What started as two possible paths to cutting Montgomery County’s energy tax rate has now tripled.
The County Council will consider six different options for reducing its energy tax when it finalizes the budget this May.
County Executive Isiah Leggett (D) has recommended keeping the energy tax rate as-is for fiscal 2014, but the council’s fiscal and transportation committees would like the body to consider further reducing the large increase the county implemented in 2010.
In May 2010, at the executive’s recommendation, the County Council raised the energy-tax rate by 155 percent on residential customers, or an estimated $13 per month on the average residential customer. For residential electric customers, the rates jumped from 0.5 cents to 1.3 cents per kilowatt-hour.
Energy taxes for nonresidential electric customers, such as businesses and government, jumped 60 percent from 1.3 cents to 2.2 cents per kwh.
With the new high rates, the council passed a sunset date, those rates would expire and the old rates would apply.
Under the sunset, energy taxes were to revert to the lower rates July 1, 2012, the start of fiscal 2013.
But instead of sunsetting the tax increase as promised, the council continued all but 10 percent of the increase into the current fiscal year.
As the council prepares its spending plan for fiscal 2014, several members want to see the county continue to reduce the 2010 increase.
Options for cutting the tax in fiscal 2014 range from a 5 percent reduction in the 2010 rate increase proposed as a placeholder by Council President Nancy Navarro (D-Dist. 4) of Silver Spring, to a 10 percent reduction proposed by Councilman Philip M. Andrews (D-Dist. 3) of Gaithersburg.
Every percentage in between — 6 percent, 7 percent, 8 percent and 9 percent — will also be considered.
But at what percentage point the majority of the nine-member council will find common ground remains to be seen.
“We’ll see when the dust settles,” Councilwoman Nancy Floreen said.

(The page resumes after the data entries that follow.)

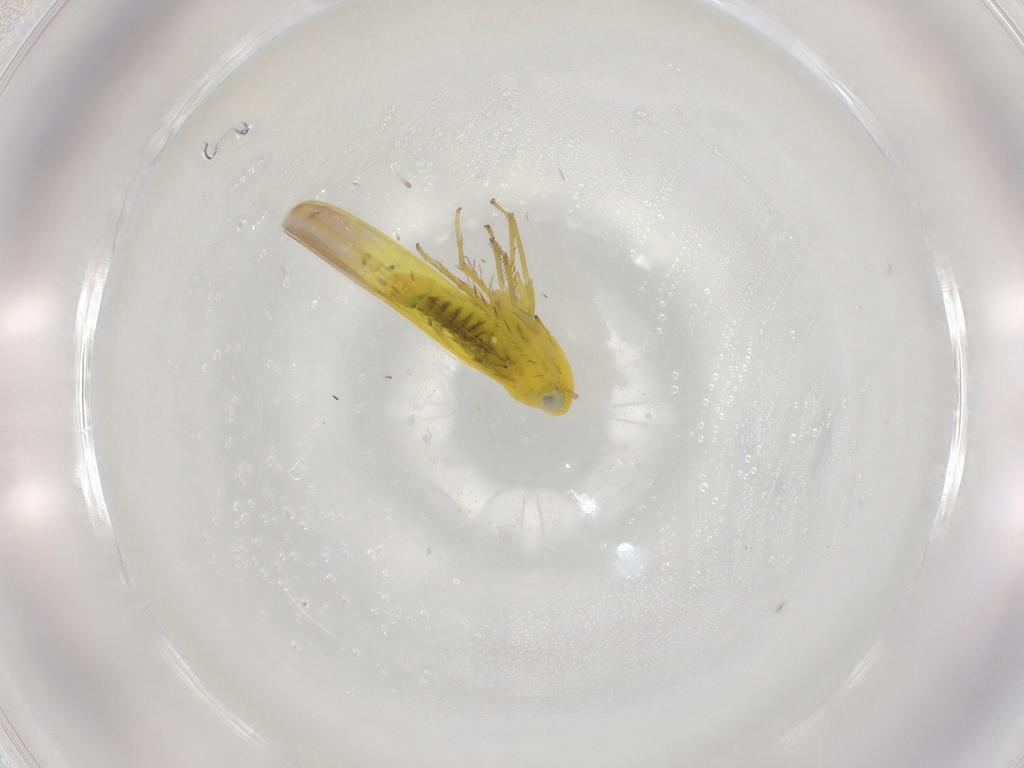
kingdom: Animalia
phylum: Arthropoda
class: Insecta
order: Hemiptera
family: Cicadellidae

“I’m in the 10 [percent] category,” Councilman Roger Berliner (D-Dist. 1) of Bethesda said.
A 10 percent reduction in the 2010 rate increase would cut available general fund dollars in 2014 by $11.6 million and drop the rate paid by residential electric customers to 1.1 cents per kilowatt-hour, by nonresidential customers to 2 cents per kwh.

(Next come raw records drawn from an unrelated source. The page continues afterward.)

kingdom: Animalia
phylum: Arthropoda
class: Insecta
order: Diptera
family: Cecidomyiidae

Floreen (D-At Large) of Garrett Park said she would like to reduce the energy tax as much as the county can afford.
“I felt a strong commitment to reduce it as much as we could in previous years, economic circumstances made it very hard to do that,” she said. “I think we ought to be able to manage an $11 million reduction.”
Where the council could cut $11.6 million from its spending also remains to be seen.

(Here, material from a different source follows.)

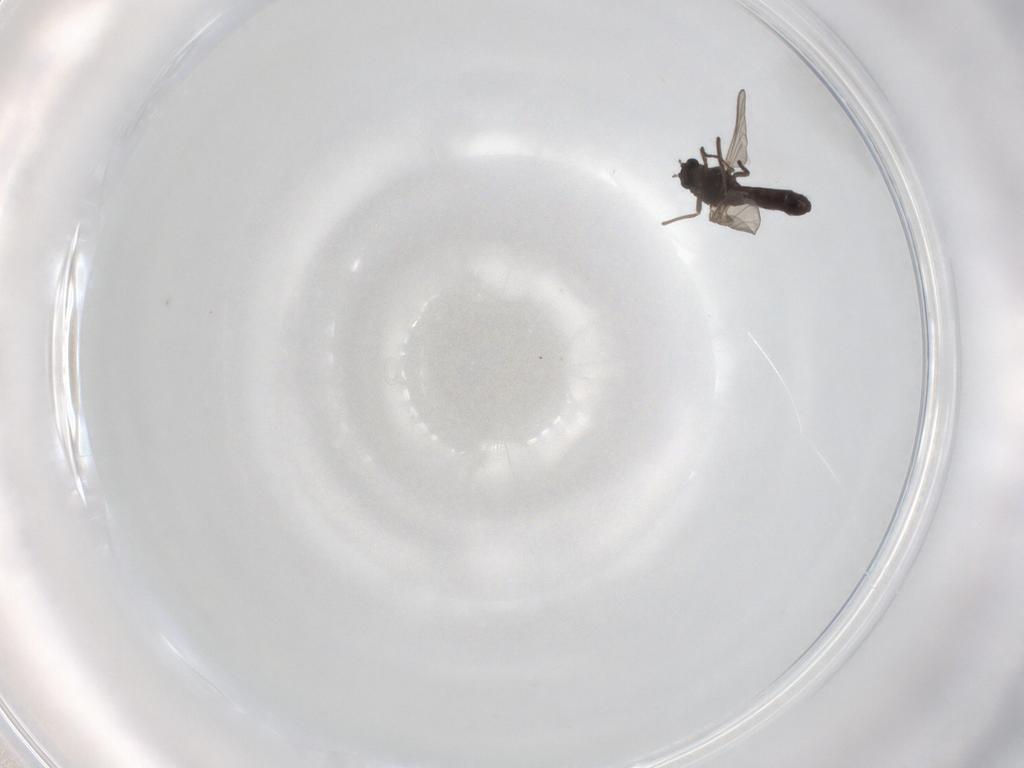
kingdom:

Berliner, who chairs the council’s Transportation Infrastructure Energy and Environment Committee, said he personally has not seen enough of the proposed “puts and takes” to know where the reductions could be made.
Floreen, who is also on the transportation committee, said the council could look at the amount of money it is stashing into reserves and discretionary spending as a possible places to reduce.
Andrews originally proposed cutting pay increases for employees to absorb the $11.6 million reduction in energy tax revenue, but on April 30 his eight council colleagues voted against him, approving Leggett’s proposed package of pay increases in full for fiscal 2014.
Regardless of how much the council reduces the tax, members of the transportation and the Government Operations and Fiscal Policy Committee — who together constitute a majority of the council — recommended that the reduced revenue be evenly split between residential and nonresidential suppliers.